Kwangju Ilbo
- Founded: November 2003; 22 years ago
- Website: www.kwangju.co.kr

Korean name
- Hangul: 광주일보
- Hanja: 光州日報
- RR: Gwangju ilbo
- MR: Kwangju ilbo

= Kwangju Ilbo =

South Korean daily regional newspaper

Kwangju Ilbo is a South Korean regional daily newspaper. It was part of Daeju Group in November 2003. It was created by Honam journalists in 1952. Kwangu Ilbo was formed by a merger of Jeonnam Ilbo and Jeonnam Meil because of a media blackout imposed by a new army group (1980th). In 2004, it was changed from an evening to a morning newspaper.

==History==

===1952 to 1980===
The Kwangju Ilbo was founded on 31 November 1980 as The Daily local newspaper, which combined The Jeonnam Ilbo and The Jeonnam Maeil Ilbo .
At that time, The Jeonnam Ilbo had been in existence for twenty-eight years and nine months (with 9635 issues), The Jeonnam Maeil Ilbo had been in existence for twenty years and two months (with 5806 issues).

===1980 to 1990===
In 1982, they made 'Mudeung Munhwa award'. In 1984, they published <Monthly Yehyang>.

===1990 to 2000===
In 1990, they conducted a campaign to raise funds for the construction of Namdo Haksuk and introduced Computer Type System.
In 1993, they published「Gwang-ju Cheonam one hundred years chronological table」, and slated for Electric light news-board. In 1996, they purchased Cutting edge color rotary press, starting internet service. and operating Super sized Electric light news-board. In 1997, Second factory was published at Songha-dong, Namgu, Gwangju.

===2000 to present===
In 2004, <Monthly Yehyang> was discontinued (with 209 issues).
In May 2004, they founded Hampyeong Dynasty CC.
Since January 2004, converted to morning paper, they started the second inception.
In 2011, Kwangju Ilbo channel A was set up.

==Content==
At first, it was published for 48 pages a week. In 1981 it was expanded from 48 to 72 pages per week (12 pages a day). In 1999, it was fully written laterally. In 2004, it became a morning paper. The paper has had an online presence since 1996.

==Editors==

- Nam-jung Kim (1884-1975)
- Jong-tae Kim (1975-1994)
- Seoung-ho Choi (1993-1912)
- Young-ho Son (2003-2004)
- In-ho Baeck (2004-2006)
- Jin-young Kim (2006-2009)
- Jae-cheol You (2009-2012)
- Yae-song Kim (2012-2013)

==Readership==
About 45,000 people have subscribed to this newspaper per day.

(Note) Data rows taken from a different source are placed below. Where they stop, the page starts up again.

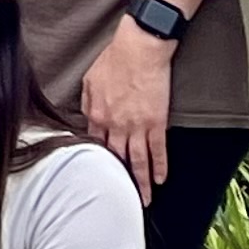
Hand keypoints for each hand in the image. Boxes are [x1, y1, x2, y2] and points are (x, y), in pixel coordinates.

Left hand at [81, 26, 174, 194]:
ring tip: (143, 199)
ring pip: (137, 161)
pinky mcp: (156, 122)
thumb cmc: (115, 59)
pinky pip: (158, 150)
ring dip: (141, 182)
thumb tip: (86, 118)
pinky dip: (160, 167)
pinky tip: (161, 180)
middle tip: (121, 197)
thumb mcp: (89, 80)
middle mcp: (115, 125)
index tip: (100, 176)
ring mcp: (137, 126)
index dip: (98, 162)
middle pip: (115, 159)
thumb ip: (87, 102)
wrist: (140, 48)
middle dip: (118, 180)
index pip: (95, 146)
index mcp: (96, 115)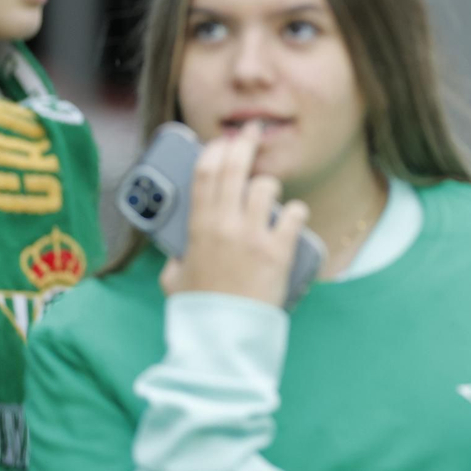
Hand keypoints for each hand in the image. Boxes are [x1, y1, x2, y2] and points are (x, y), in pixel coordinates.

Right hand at [158, 124, 307, 307]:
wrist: (225, 338)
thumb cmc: (199, 312)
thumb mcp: (174, 282)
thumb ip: (176, 262)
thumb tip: (176, 257)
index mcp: (197, 228)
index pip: (205, 173)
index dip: (215, 149)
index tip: (224, 139)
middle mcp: (224, 225)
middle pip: (235, 168)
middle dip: (245, 143)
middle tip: (254, 132)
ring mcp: (253, 236)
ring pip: (267, 187)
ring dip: (270, 188)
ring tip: (270, 198)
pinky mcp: (279, 251)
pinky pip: (294, 214)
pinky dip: (295, 213)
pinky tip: (292, 219)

It is ranked ninth among local newspapers in South Korea except for major newspapers like Chosun or Dong-a Ilbo.

==Ownership==
It is owned by Daeju Group. Daeju Group started from Daeju Instruction. It has become a solid business entity with 14 affiliates. In particular, the company showed rapid growth in the 2000s. Kwangju Ilbo became affiliated with Daeju Group in 2003.